The song was featured during the final scene of the 2012 Mad Men episode "Lady Lazarus". Don Draper's wife Megan gives him a copy of Revolver, calling his attention to a specific track and suggesting, "Start with this one". Draper, an advertising executive, is struggling to understand youth culture, but after contemplating the song for a few puzzled moments, he shuts it off. The track also played over the closing credits. The rights to the song cost the producers about $250,000, "about five times as much as the typical cost of licensing a song for TV".
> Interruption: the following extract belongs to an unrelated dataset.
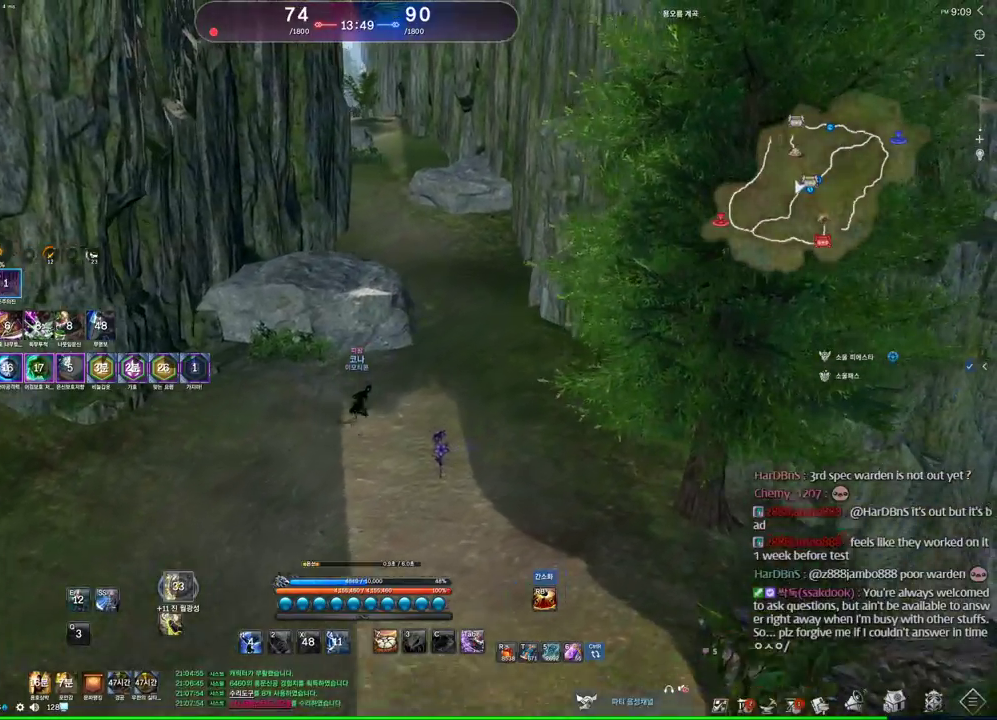
{"keys": ["w"], "mouse": [], "events": [[500, "d", "up"]]}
According to Ian MacDonald:
- John Lennon – vocals, Hammond organ, Mellotron, tape loops
- Paul McCartney – bass, tape loops
- George Harrison – sitar, tambura, lead guitar, tape loops
- Ringo Starr – drums, tambourine, tape loops
- George Martin – tack piano
- In her 2014 book Beatleness, sociologist Candy Leonard quotes the reaction of contemporary fans to the song. One recalls that his anxiety was heightened by the album's sequencing: "['Tomorrow Never Knows'] was the last thing they were leaving me with … I was hoping they don't completely go this way."